|
|
|
|
|
by avianlyric
911 days ago
|
|
> Making the filesystem, implemented from first principles to handle the second style of interaction, actually be implemented in terms of the first under the hood, is a source of needless complexity and bugs. And it was here, too. Aren’t all modern file systems implemented as a tree of discontinuous regions? That’s the whole reason block allocators exist, why file fragmentation is a thing (and defragmentation processes). How could you reasonably expect to implement a filesystem that under hood only operates with continuous blocks disk space? It would require the filesystem to have prior knowledge of the size of all the files that going to be written, so it can pre-allocate the continuous sections. Or the second writing a file resulted in that file exceeding the length of the continuous empty section of disk, future writes would have to pause until the filesystem had finished copying the entire file to a new region with more space. With ZFS its heavy dependence on tree structures of discontinuous address regions is what enables all of its desirable feature. To say the complexity is needless is to implicitly say ZFS itself is pointless. |
|
In userland, we tend to think of streams of bytes, as provided by original Unix and as all the docs teach us to treat them - that read(), write() are the primitives and they do byte-aligned reads and writes.

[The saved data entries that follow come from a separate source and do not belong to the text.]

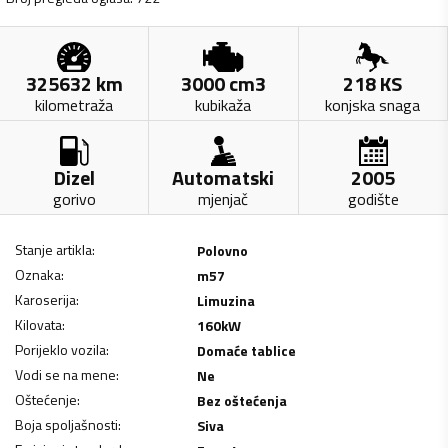
325632
km
3000
cm3
218
KS
kilometraža
kubikaža
konjska snaga
Dizel
Automatski
2005
gorivo
mjenjač
godište
Stanje artikla
:
Polovno
Oznaka
:
m57
Karoserija
:
Limuzina
Kilovata
:
160
kW
Porijeklo vozila
:
Domaće tablice
Vodi se na mene
:
Ne
Oštećenje
:
Bez oštećenja
Boja spoljašnosti
:
Siva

Except the actual Linux VFS has, as its core primitive, mmap() + pagein/pageout mechanism, with read() and write() being simulated over the pagecache which treats the files as mmap()ed memory regions. It's how IO caching is done on Linux, and it's source of various issues for ZFS and people using different architectures because for a long time (changed quite recently, afaik) Linux VFS only supported page-sized or smaller filesystem blocks. Which is a bit of a problem if you're a filesystem like ZFS where the file block can go from 512b to 4MB (or more) in the same dataset, or VMFS which uses 1MB blocks.